▶ _Set problem_: Count the lines of the records that contain the string "depth", and state only the number.

(Dataset excerpts)
==============================

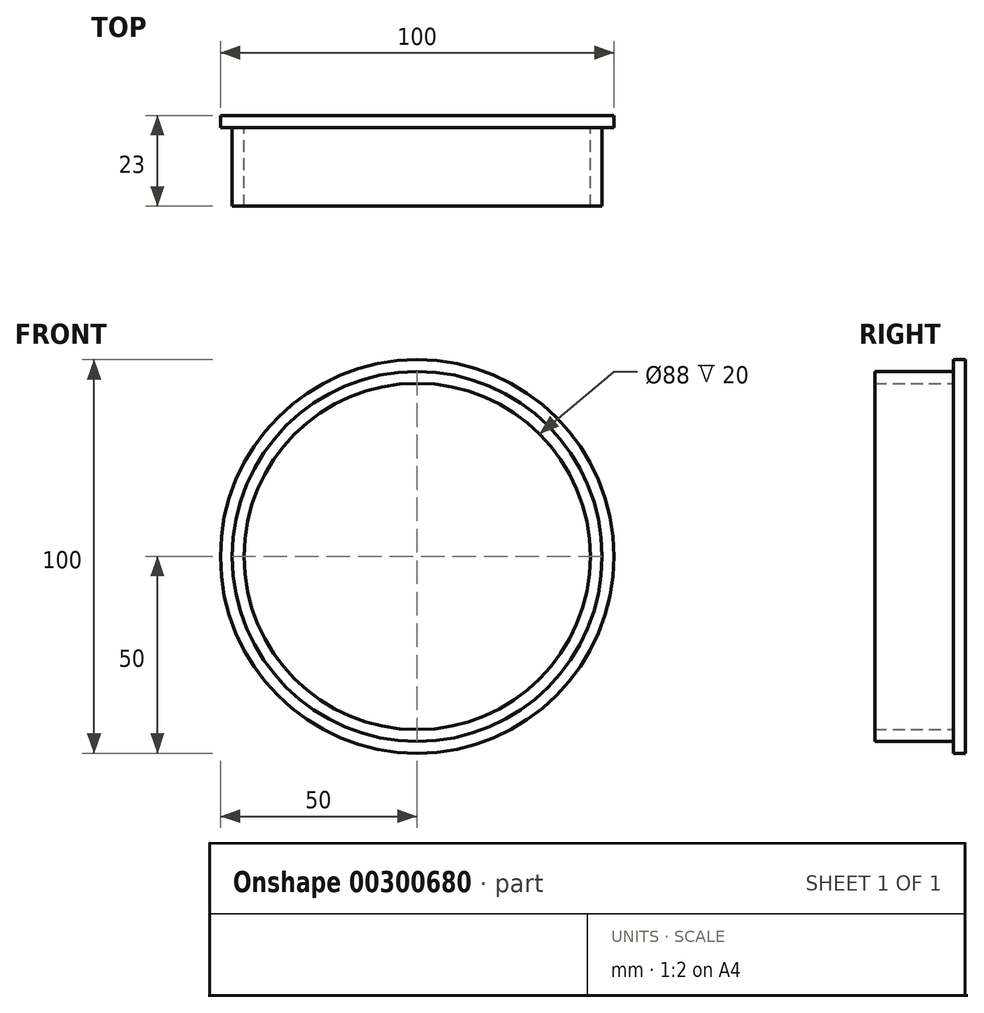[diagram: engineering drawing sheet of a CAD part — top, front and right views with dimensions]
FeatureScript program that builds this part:
annotation { "Feature Type Name" : "Feature", "Feature Type Description" : "" }
export const myFeature = defineFeature(function(context is Context, id is Id, definition is map)
    precondition{}
    {
        {
            var Q0;
            Q0=qCreatedBy(makeId("Front.planeOp"),FACE);
            var sketch = newSketch(context, id + "F0", { "sketchPlane" : qUnion([Q0])});
            skCircle(sketch, "E0", {"center": v(0, 0) * mm, "radius": 50 * mm});
            skSolve(sketch);
        }
        {
            var Q0;
            Q0 = qSketchRegion(id + "F0", true);
            extrude(context, id + "F1", {"entities" : qUnion([Q0]), "depth" : 3 * mm});
        }
        {
            var Q0;
            Q0=makeQuery(id+"F1.opExtrude","CAP_FACE",FACE,{"disambiguationData":[OSD([sQuery(id+"F0.wireOp",EDGE,"E0")])],"isStart":false});
            var sketch = newSketch(context, id + "F2", { "sketchPlane" : qUnion([Q0])});
            skCircle(sketch, "E1", {"center": v(0, 0) * mm, "radius": 47 * mm});
            skCircle(sketch, "E2", {"center": v(0, 0) * mm, "radius": 44 * mm});
            skSolve(sketch);
        }
        {
            var Q0;
            Q0=makeQuery(id+"F2.imprint","IMPRINT",FACE,{"disambiguationData":[TD([[makeQuery(id+"F2.imprint","IMPRINT",EDGE,{"derivedFrom":sQuery(id+"F2.wireOp",EDGE,"E1")}),1.0]])]});
            extrude(context, id + "F3", {"entities" : qUnion([Q0]), "operationType" : NewBodyOperationType.ADD, "depth" : 20 * mm});
        }
    });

==============================

▶ _Full solution_: 2